Transcript
This transcript was autogenerated. To make changes, submit a PR.
Hey everyone, hi, I'm Pritam. I'm currently working as a
back end developer at Uber. So today
in my talk, I'm going to talk about dynamic resource allocation and how it is
the most cost efficient tool for cloud computing.
To go over the topics, we'll start with
a brief introduction. We'll talk about few autoscaling,
how it works in the real world and what are
the cost savings and how do we use
auto scaling systems. And also we'll talk about
the future trends, which is regarding the serverless computing and
what is the future direction we are going with cloud
computing and how dynamic resource allocation
is gonna play a pivotal role in it. And then
we'll also briefly touch upon the future research opportunities that
are available on this particular topic.
So to start with, what is dynamic resource allocation
and why is it very important in cloud computing?
So computing is always
resource intense. Computing is all about using,
is very heavy on various resources,
may be the data storage or the
memory for computing and so on. So the
dynamic resource allocation is a
great technique which would help the
cloud providers efficiently manage these resources.
What we mean by that is,
depending on the computational needs of a particular
service or particular application, the resources are
dynamically allocated to it. And when there is a
certain downtime or when there is not very heavy traffic during that application,
the resources are clubbed out of it.
To give you a better example, if you are talking about an e commerce
application, the business during the business hours is when they
need much of the resources. And when there is a fire sale or
certain event that is happening, that's when that application would require
maximum resources. And during the store closed
hours or during the non business hours,
you don't need much of the computational resources.

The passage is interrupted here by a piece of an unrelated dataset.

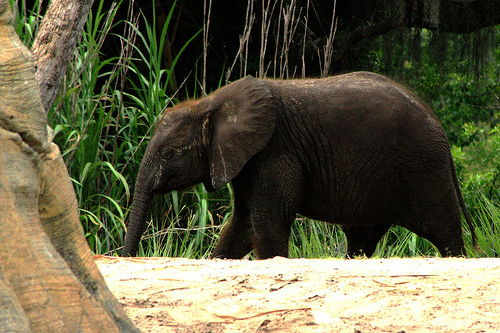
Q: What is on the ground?
A: Sand and leaves.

So based on these schedule,
the cloud can provide certain, can allocate more resources
during the business hours and even more resources during certain events,
like we mentioned, like file sale or something, and reduce
the resources and use those resources elsewhere when there is not
much of the activity going on. So by
this concept of reallocating the resources
as per as per need basis, it has twofold advantages.
It is it helps the business provide
the services to their consumers in a more efficient way
and also helps business to reduce
their costs. So that's why this is one of the most important game
changing features in cloud computing.
So how does auto scaling work in
today's world? Almost all cloud providing services
like AWS, Google Cloud, Azure, everyone offers
a wide range of auto scaling capabilities.
So with we can
majorly look at, there are multiple techniques here and
most of these techniques can be broadly categorized into two categories.
One is predictive scaling and
the other one is reactive scaling. So, predictive scaling, as the
name itself mentions, it's like it forecasts what
would be the better time or what would be the resource usage
at a given instance. So like a, like the ecommerce
example we mentioned before, like, you can
anticipate that you need the maximum resources during,
during any sale event,
and you need a moderate number of resources during your
business service and the least number of resources during your downtime.
So that is an example of like predictive scaling. So based
on these predictions, we can pre allocate these resources.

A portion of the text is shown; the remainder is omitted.